Kennedy's acting career began at 12-years old in a community theater production of Agatha Christie's Spider's Web. Her first professional job was on a summer stock tour with TV legend Sid Caesar in Neil Simon's Last of the Red Hot Lovers. After graduating from Smith College with a degree in Theatre Arts, Mimi held the usual day jobs as she tried to establish her career as an actress. Eventually, she made her way to Broadway, but not before being cast in an Andy Warhol play–"because Andy likes your face"–and dropping out for hilarious reasons detailed in this telling. Her debut on 45th Street at the Royale Theater was as Jan, a Pink Lady in the original Broadway run of Grease.
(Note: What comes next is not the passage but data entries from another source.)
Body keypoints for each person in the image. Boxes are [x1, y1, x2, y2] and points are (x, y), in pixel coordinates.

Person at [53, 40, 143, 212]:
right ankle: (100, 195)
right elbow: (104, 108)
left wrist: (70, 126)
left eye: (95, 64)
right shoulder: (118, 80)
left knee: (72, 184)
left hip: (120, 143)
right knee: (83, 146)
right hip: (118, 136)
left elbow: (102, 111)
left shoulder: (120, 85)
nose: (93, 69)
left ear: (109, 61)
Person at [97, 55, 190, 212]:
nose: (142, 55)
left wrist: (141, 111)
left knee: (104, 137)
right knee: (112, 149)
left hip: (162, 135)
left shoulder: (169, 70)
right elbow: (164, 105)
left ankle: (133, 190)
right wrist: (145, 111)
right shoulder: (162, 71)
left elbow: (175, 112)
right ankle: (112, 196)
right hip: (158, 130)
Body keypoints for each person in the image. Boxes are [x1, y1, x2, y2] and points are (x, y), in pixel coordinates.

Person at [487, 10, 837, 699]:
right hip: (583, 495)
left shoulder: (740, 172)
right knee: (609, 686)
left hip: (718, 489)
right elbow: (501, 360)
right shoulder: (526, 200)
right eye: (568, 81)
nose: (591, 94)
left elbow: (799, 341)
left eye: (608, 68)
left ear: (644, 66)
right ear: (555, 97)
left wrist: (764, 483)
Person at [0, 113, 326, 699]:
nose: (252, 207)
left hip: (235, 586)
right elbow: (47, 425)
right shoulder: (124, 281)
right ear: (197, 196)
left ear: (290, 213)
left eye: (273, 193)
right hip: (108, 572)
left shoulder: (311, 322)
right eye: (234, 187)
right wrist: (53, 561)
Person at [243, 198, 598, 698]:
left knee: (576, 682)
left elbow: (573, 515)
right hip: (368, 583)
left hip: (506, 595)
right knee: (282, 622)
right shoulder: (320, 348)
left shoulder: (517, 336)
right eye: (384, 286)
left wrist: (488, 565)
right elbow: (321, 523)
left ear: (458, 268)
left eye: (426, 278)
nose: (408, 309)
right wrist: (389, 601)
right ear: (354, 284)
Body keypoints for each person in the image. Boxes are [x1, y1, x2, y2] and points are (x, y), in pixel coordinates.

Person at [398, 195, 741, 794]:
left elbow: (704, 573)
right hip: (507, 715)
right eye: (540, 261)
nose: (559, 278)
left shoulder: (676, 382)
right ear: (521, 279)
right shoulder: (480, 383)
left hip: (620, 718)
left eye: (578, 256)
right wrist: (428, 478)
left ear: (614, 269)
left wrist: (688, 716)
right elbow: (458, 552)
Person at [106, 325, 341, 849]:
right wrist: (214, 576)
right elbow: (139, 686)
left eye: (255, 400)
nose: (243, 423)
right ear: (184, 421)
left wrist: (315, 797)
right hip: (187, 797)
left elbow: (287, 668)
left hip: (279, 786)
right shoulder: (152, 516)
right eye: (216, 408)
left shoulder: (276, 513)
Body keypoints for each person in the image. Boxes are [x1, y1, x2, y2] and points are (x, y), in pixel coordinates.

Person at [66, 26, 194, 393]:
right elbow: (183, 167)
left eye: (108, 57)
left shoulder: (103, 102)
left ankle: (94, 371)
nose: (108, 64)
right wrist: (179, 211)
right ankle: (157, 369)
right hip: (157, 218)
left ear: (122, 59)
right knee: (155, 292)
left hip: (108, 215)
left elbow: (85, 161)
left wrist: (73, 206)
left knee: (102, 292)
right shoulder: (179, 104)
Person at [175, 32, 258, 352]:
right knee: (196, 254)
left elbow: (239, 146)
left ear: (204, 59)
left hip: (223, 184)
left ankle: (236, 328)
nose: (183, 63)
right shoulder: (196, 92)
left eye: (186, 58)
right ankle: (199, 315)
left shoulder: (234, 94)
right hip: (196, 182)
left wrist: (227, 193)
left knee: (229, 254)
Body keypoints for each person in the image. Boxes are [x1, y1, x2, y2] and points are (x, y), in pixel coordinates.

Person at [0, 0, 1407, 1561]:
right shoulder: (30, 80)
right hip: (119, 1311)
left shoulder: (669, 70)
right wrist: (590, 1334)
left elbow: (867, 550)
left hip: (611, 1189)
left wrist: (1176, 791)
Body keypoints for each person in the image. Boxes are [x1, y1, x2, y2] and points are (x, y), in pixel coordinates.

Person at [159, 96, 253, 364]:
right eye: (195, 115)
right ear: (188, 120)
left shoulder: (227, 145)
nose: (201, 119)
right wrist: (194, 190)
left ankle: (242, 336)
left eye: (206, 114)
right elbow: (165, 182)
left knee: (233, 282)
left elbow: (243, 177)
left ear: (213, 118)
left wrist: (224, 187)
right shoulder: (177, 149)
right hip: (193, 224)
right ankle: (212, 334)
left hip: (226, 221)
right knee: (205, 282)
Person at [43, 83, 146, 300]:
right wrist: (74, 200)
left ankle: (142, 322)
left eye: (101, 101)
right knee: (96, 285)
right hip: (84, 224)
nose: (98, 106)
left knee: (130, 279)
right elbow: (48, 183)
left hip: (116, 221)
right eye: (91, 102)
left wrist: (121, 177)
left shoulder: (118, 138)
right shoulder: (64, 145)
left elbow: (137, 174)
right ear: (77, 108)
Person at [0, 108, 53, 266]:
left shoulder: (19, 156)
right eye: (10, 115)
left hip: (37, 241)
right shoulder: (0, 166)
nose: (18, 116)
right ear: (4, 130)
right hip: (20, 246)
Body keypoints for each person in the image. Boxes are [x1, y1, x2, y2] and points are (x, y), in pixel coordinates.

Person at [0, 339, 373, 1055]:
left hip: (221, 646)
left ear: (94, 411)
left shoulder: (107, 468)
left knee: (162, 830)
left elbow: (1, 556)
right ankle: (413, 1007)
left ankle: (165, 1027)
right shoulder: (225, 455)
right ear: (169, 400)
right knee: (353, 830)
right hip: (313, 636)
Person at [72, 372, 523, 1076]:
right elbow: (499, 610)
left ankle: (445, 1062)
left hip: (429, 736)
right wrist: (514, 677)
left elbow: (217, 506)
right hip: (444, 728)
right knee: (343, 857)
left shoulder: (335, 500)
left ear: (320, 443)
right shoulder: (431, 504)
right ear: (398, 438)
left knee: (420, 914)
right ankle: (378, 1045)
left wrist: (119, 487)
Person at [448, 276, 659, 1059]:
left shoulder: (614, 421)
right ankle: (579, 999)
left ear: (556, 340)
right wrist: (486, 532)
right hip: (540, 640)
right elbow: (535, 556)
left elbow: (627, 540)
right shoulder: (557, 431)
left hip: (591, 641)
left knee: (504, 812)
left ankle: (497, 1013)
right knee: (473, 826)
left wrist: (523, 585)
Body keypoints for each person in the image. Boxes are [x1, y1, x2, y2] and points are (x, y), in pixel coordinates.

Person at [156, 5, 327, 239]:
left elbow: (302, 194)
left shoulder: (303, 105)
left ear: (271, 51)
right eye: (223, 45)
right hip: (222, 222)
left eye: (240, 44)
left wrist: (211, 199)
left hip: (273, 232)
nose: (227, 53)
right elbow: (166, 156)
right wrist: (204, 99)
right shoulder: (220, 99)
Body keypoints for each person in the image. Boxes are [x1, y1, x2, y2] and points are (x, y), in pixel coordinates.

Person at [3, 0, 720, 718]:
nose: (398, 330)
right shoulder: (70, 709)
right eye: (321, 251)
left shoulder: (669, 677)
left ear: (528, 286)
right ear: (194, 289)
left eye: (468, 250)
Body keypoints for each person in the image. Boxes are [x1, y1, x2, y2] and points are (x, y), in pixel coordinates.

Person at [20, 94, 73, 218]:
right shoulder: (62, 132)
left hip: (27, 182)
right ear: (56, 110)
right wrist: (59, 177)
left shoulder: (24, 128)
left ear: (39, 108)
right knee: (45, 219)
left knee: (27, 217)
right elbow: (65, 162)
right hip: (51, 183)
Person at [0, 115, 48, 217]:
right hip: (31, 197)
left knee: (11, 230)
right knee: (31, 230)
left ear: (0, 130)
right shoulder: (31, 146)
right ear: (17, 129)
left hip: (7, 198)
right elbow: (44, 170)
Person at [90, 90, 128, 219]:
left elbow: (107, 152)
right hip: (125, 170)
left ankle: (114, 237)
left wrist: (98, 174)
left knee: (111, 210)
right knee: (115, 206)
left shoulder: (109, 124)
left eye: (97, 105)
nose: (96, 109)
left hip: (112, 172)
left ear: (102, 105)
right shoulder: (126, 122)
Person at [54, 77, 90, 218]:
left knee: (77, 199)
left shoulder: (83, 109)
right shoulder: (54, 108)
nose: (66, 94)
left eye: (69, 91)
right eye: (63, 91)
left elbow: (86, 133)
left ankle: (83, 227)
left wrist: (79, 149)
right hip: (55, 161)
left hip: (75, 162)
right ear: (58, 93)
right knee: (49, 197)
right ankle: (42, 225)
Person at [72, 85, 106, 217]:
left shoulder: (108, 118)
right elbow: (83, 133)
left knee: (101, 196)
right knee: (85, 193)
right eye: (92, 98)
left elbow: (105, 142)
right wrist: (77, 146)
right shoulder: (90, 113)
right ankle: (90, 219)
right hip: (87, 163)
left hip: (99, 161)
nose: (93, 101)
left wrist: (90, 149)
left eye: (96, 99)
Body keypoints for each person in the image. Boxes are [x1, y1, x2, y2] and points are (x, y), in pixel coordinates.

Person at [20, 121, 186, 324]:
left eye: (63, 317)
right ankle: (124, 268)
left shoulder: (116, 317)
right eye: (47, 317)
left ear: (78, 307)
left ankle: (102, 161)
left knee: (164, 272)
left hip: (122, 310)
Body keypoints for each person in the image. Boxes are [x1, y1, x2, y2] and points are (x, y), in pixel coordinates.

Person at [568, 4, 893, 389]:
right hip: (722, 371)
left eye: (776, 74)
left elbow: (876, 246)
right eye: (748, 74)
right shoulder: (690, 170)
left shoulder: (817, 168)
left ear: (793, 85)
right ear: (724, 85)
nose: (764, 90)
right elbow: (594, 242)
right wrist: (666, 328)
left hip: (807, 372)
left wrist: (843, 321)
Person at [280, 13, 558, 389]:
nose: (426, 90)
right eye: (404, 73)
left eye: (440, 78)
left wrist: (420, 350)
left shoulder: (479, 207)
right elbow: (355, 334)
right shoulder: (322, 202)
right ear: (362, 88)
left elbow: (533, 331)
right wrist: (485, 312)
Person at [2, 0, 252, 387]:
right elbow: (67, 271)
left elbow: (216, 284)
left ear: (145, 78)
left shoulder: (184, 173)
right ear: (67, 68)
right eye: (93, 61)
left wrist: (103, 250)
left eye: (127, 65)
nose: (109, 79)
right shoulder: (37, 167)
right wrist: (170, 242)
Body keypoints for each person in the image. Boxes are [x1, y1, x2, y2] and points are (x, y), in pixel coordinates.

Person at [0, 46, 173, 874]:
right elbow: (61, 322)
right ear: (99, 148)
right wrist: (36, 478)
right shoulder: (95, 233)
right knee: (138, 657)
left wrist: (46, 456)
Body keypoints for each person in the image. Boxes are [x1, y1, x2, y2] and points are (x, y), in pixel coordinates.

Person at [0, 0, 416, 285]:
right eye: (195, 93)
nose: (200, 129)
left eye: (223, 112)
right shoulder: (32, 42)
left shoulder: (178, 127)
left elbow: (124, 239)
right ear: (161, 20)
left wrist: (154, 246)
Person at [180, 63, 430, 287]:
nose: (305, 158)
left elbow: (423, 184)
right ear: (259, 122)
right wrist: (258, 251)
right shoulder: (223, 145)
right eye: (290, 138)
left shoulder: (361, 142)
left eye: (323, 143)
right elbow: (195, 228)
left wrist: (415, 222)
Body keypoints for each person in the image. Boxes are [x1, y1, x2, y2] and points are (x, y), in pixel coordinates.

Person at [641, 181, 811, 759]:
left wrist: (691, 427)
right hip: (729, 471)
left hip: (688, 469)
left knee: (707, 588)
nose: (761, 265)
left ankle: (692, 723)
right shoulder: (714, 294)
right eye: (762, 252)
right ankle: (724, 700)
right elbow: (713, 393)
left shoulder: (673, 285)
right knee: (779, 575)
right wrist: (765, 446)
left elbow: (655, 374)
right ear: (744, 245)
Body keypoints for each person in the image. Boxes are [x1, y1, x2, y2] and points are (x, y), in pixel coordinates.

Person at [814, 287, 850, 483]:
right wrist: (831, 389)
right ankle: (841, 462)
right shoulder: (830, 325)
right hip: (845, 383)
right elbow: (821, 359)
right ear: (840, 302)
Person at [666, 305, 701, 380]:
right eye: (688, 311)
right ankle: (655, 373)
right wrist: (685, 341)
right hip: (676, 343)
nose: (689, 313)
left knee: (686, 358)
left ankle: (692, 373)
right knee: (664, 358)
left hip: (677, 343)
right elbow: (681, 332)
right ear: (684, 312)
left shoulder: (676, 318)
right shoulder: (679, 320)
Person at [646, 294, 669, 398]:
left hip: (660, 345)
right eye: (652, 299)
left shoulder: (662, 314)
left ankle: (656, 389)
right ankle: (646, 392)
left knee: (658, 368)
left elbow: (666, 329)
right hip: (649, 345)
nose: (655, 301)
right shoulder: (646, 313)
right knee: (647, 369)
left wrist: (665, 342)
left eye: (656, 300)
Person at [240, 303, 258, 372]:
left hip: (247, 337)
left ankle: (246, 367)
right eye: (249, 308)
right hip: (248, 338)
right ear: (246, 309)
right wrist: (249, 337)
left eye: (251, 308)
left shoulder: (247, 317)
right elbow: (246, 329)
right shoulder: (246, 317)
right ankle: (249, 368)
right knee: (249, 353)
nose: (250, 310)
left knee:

This led to beating out 250 peers to star with Debbie Allen and Ellen Foley in "3 Girls 3," a new musical variety show about overnight success. Thus began her long TV career, starting when sitcom was king and excess was the norm in Hollywood. Her first comedy sketches were with Carol Burnett and Bob Hope. She went on to "The Big Show" where her fellow players were Dean Martin, Monty Python's Graham Chapman, and Sid Caesar, who was so happy to see her again that he demanded she be written into all his sketches. Long-running sitcoms like Dharma & Greg and MOM sealed her presence in the sitcom world as iconic characters Abby Finkelstein, Dharma's hippie mother, and Marjorie, veteran 12-step sponsor to Allison Janney and Anna Faris' characters. In between were movies like Midnight In Paris and In The Loop.
She explains, early in the narrative, that she memorized the Baltimore Catechism in Catholic grade school and absorbed its doctrines with fervor: "I was raised to go to heaven. That was the main thing. Life was just a means to an end, and that end was death, which sent you to heaven, where you really belonged. But to get to heaven you had to die sin-free." This doctrine conflicted with the real-life desire to be an actress, for "the stage, when I found it, was a blessed relief… Emotion was real onstage, passion was real, but taking action caused nothing more real to happen than the delightful effect of applause."